The 38-year-old freelance writer from Tokyo, who switched from female to male in the United States in the late 1980s, has given lectures at some 50 universities and colleges all over Japan, but the new post “will be my first experience as a formal lecturer,” he said.
Torai said that six people, including himself, who have undergone sex-change operations have filed civil suits at the Tokyo Family Court and two other family courts seeking to have their new genders recorded in their family registers.
“I am planning to submit a video of my lecture at the medical school to the court as proof that a public institution accepts the existence of transsexuals,” he said.
Japanese citizens are required by law to be entered on a family registration document. Torai is still registered as female.
Torai was given the part-time post at the medical school as part of an annual program under which 17 lecturers, including a gay high school teacher and a hermaphrodite, will talk about diversity in sexuality, said Takeo Shimazu, a physiology instructor.
While consultations for transsexuals have been increasing since the Japanese Society of Psychiatry and Neurology introduced guidelines for sex-change operations in May 1997, “Doctors have been at a loss about how to face such patients,” Shimazu said.
The guidelines say patients should receive psychiatric counseling and hormone therapy before undergoing a sex-change operation.
Shimazu also said he knows a transsexual medical student who decided to become a doctor after being unable to find anyone in the medical profession with an understanding of sexual identity disorder.
“I expect Japanese society to show more understanding toward sexual minorities, such as gays and transsexuals, and doctors should be front-runners in this. I hope the series of lectures by Torai and others will provide the prospective doctors with opportunities to meet these people,” he said.
According to Torai, who heads a private organization of transsexuals called FTM (female to male) Nippon, 14 transsexuals have undergone sex-change operations at Saitama Medical College and Okayama University under the guidelines.
However, as their genders in the family registers remain unchanged, they face difficulties in ordinary life, he said.
It is impossible for transsexuals in relationships to enjoy the social benefits granted ordinary married couples, and some opt for part-time work to avoid having to submit to their employers their residence certificates revealing their preoperative gender, he said.

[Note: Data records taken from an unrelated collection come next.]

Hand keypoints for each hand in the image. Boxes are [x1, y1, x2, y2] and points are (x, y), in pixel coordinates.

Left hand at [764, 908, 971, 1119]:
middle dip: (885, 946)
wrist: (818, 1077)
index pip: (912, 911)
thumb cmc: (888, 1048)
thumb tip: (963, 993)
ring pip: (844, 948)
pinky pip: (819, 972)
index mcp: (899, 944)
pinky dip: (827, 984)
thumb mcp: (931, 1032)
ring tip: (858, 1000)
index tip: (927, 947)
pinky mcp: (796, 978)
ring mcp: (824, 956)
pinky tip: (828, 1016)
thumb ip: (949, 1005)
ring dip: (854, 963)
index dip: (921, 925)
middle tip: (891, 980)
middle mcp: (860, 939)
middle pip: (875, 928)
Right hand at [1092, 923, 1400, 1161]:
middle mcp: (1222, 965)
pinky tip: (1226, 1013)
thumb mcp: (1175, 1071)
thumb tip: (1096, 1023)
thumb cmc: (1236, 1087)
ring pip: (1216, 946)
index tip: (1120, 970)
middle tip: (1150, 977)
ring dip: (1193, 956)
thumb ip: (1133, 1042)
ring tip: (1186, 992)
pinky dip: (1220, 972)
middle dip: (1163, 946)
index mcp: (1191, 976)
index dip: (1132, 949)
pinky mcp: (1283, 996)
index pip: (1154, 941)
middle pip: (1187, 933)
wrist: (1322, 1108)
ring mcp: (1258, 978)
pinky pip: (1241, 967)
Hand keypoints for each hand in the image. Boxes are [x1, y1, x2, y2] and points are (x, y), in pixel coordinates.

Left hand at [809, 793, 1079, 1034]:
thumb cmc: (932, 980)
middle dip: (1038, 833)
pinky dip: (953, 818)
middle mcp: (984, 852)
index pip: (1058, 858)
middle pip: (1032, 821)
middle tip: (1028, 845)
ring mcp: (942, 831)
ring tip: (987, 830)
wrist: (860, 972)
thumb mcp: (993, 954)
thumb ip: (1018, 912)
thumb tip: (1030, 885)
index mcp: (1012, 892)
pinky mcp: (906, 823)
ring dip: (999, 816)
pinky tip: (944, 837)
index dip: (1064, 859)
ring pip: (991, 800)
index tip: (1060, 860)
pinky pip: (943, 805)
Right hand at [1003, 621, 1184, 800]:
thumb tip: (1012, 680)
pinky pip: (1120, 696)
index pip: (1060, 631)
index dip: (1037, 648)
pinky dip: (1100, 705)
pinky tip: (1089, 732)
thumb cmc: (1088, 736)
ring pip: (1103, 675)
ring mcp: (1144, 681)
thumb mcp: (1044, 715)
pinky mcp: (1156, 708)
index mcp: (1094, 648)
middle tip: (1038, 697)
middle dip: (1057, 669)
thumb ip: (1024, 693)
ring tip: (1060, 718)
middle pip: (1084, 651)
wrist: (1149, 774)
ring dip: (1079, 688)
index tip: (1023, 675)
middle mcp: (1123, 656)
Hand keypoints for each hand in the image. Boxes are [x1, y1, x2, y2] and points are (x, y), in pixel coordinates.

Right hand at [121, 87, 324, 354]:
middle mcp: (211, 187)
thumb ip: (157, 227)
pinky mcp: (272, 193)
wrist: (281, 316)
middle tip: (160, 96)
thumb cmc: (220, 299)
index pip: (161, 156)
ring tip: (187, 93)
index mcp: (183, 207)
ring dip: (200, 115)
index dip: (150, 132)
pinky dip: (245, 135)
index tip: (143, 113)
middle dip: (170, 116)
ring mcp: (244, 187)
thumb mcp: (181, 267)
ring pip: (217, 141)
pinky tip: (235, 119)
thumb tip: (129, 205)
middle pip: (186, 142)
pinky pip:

Public interest in transsexuals has grown recently, with a popular TV drama focusing on a junior high school student with gender identity disorder, and a motorboat race association accepting a transsexual racer as a male — his postoperative gender.
Transsexuals are defined by the World Health Organization as those who have a desire “to live and be accepted as a member of the opposite sex, usually accompanied by a sense of discomfort with, or inappropriateness of, one’s anatomical sex, and a wish to have surgery and hormonal treatment to make one’s body as congruent as possible with one’s preferred sex.”